### Instructions for the task
Some lines of the records below include the word "Agence". Report how many, and write nothing besides the number.

[Page-level text extractions]
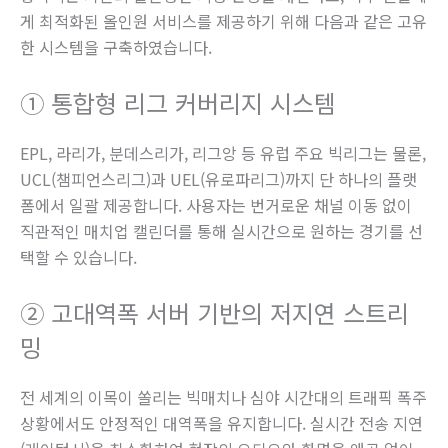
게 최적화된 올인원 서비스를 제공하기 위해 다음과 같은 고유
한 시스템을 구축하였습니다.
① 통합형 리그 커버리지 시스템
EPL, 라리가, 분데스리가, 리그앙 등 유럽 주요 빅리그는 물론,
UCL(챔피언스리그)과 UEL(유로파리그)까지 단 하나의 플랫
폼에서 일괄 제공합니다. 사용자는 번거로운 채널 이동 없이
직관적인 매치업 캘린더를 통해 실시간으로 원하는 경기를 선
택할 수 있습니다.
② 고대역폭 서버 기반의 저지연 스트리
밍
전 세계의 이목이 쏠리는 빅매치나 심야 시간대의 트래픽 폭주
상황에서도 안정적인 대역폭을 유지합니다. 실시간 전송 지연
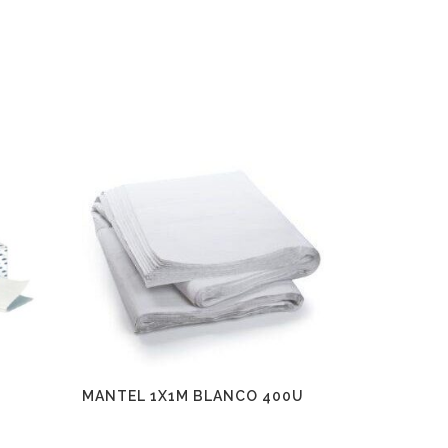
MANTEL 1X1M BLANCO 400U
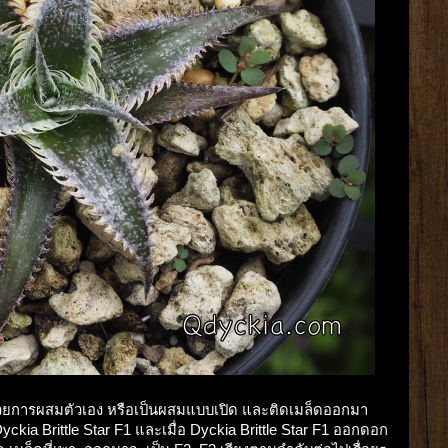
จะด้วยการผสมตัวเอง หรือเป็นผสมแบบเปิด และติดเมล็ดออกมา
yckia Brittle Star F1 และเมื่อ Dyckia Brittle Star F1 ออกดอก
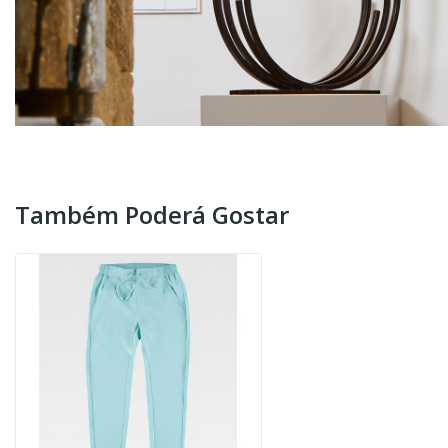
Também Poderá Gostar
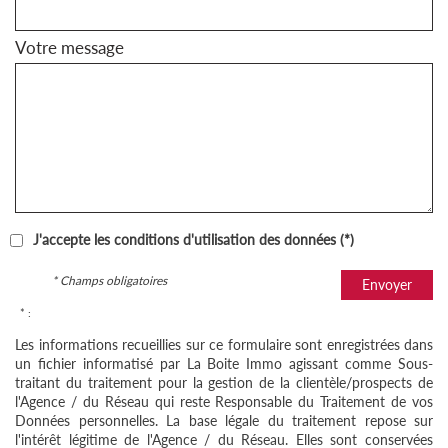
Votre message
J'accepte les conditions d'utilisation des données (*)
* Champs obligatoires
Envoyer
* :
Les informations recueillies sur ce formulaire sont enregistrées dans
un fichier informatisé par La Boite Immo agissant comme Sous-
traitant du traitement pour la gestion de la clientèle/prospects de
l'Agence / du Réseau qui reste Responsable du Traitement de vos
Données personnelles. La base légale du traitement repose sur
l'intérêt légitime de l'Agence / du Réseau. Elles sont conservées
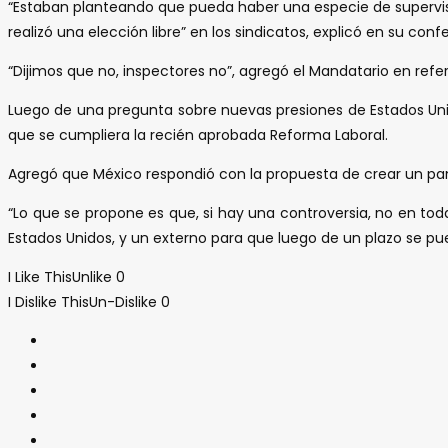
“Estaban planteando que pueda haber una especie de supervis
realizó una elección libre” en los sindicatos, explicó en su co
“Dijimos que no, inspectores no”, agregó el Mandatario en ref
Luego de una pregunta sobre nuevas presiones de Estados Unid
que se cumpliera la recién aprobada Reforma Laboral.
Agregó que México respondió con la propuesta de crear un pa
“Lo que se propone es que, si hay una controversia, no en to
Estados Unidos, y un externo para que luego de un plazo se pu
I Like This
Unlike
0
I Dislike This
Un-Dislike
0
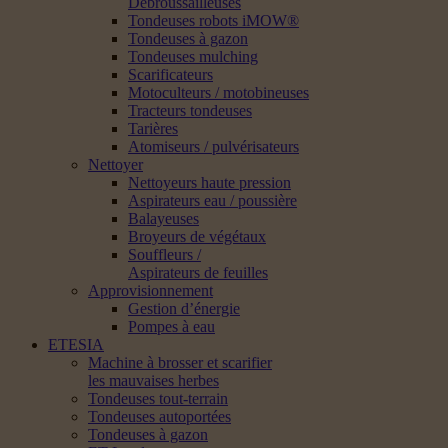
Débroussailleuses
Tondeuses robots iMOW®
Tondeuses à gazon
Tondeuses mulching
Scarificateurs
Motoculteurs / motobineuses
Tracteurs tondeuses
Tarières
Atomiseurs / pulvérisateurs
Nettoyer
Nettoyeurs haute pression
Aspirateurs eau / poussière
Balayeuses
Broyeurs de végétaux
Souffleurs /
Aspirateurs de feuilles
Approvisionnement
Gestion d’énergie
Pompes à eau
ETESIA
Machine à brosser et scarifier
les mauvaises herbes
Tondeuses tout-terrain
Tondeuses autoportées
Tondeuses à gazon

### Reply
2